### What is needed:
Pick out every line in the data that contains the string "hoàn", and copy each one in full. Case counts.

★ ★ ★ ★ ★ ★ ★

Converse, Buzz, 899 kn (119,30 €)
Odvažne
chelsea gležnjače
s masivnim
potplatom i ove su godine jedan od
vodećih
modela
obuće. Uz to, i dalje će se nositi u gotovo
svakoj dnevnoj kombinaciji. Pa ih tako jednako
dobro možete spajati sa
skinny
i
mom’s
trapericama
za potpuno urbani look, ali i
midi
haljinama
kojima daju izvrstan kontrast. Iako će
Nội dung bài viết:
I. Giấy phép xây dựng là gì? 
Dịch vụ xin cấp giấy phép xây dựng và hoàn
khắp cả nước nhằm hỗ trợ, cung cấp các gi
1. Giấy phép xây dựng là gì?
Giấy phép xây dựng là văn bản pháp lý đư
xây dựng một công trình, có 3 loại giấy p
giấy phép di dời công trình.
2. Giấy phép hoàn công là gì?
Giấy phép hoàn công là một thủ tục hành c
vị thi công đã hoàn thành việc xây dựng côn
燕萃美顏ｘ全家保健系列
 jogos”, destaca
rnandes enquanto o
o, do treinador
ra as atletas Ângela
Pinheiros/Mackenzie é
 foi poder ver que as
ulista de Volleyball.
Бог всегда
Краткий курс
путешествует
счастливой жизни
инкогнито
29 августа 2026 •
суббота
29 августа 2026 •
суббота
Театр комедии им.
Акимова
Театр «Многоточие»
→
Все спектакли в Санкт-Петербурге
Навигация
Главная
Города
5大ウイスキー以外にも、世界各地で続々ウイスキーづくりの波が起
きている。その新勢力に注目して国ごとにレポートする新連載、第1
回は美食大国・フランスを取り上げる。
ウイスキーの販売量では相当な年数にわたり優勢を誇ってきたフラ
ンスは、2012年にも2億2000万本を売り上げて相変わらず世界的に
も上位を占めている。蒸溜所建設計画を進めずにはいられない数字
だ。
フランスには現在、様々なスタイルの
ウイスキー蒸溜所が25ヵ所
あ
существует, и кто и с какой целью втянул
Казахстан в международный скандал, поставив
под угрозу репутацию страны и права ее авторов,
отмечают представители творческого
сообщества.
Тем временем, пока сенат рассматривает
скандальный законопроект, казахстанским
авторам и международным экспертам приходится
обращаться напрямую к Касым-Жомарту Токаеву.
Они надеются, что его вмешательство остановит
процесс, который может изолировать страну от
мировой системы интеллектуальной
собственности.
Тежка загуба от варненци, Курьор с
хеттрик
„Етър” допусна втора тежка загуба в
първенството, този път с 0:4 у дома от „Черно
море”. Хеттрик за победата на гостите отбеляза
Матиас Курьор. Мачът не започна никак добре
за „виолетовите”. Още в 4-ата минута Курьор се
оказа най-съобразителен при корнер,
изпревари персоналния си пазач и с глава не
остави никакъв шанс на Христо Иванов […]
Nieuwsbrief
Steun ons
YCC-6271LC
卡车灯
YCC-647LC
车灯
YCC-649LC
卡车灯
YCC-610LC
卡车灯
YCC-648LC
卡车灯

★ ★ ★ ★ ★ ★ ★

### Answer to the exercise:
Dịch vụ xin cấp giấy phép xây dựng và hoàn
2. Giấy phép hoàn công là gì?
Giấy phép hoàn công là một thủ tục hành c
vị thi công đã hoàn thành việc xây dựng côn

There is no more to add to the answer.